Jack Horrall hosted an acquittal bash at Kwan’s Chinese Pagoda. It celebrated Bill Parker’s and Elmer Jackson’s bold move to squelch the Fed probe. The PD and City Hall crowd showed up in force. The acquittals formally justified the soirée. I held it to be a wrap party for the span of events preannounced by a New Year’s Eve rainstorm. The gang was there. We were there. Comrades and adversaries crammed into Ace Kwan’s back room. Bill, Elmer, Buzz, Brenda. Thad Brown and Nort Layman. Mike Breuning and Dick Carlisle. Ray Pinker, Fletch Bowron, my beleaguered Lee Blanchard.
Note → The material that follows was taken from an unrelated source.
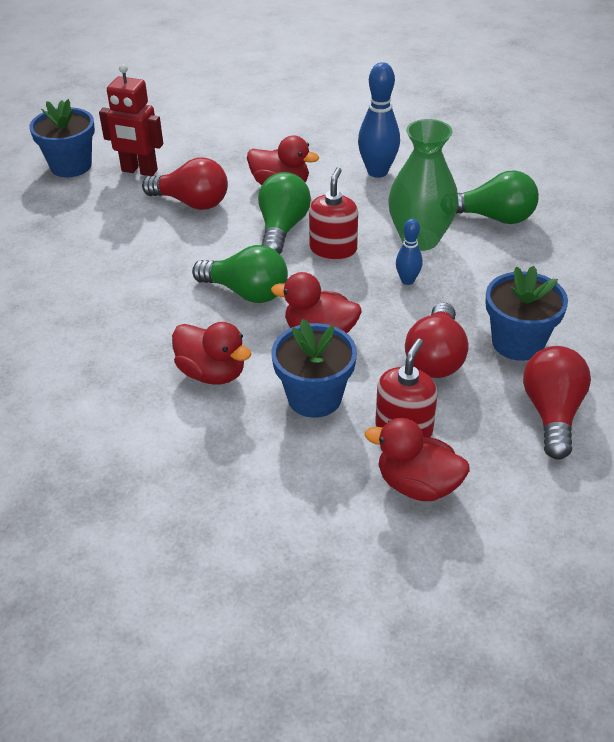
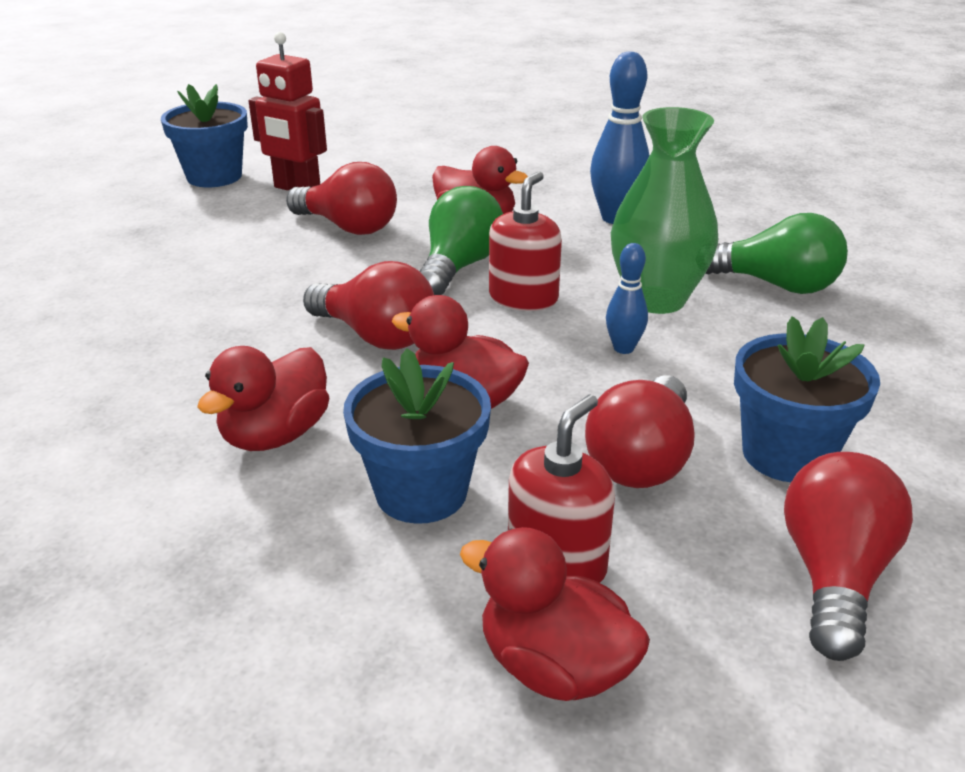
camera: 10 degrees right, 10 degrees down
red duck [172,322,251,384] -> red duck turned 75 degrees clockwise [197,346,329,451]
green light bulb [192,245,288,303] -> red light bulb [303,261,434,350]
DA Bill McPherson, with Loretta McKee in tow. Reconciliation overwhelmed rancor. Something big had ended as the war progressed. I chatted with Mike Breuning. He said, “ Whew, Kay.” I said, “ Whew, Mike” right back. Our conversation fizzled then. There was no need to say anything else.

We were there. Provocateurs and profiteers. Bill Parker danced and drank with Claire De Haven. They argued the Baltimore catechism and defamed my most revered Martin Luther. Then something extraordinary happened.

Jack Horrall gave a speech. He blew raspberries at the Feds and crowed over the mass acquittals. He praised the diligent detectives who solved the klub haus job and notably omitted Dudley Smith. He broke down and wept as he lionized the “late and surely great” Hideo Ashida.

Elmer married Ruth Szigeti two weeks later. There had to be a hidden story there — but Elmer refused to divulge it. The Protestant service dismayed Ruth. The wedding party vacated the church and reconvened in Mike Lyman’s front room. Fake gold bars served as dinner-table settings. The Reverend M. L. Mimms supplied them.

Buzz brought his pet scorpion. He slid steak tidbits into his cage and dared people to stick a finger in and pet him. The acquittal-bash crowd celebrated the Jackson-Szigeti nuptials. Otto Klemperer and Joan Klein joined us, along with the Koenigs and Sandor Abromowitz. Barbara Stanwyck and Robert Taylor dropped by and heckled Ruth. We’ve lost you to a cop bumpkin. Say it ain’t so. You’ve lost nothing, Liebchens. My husband understands me as I understand him.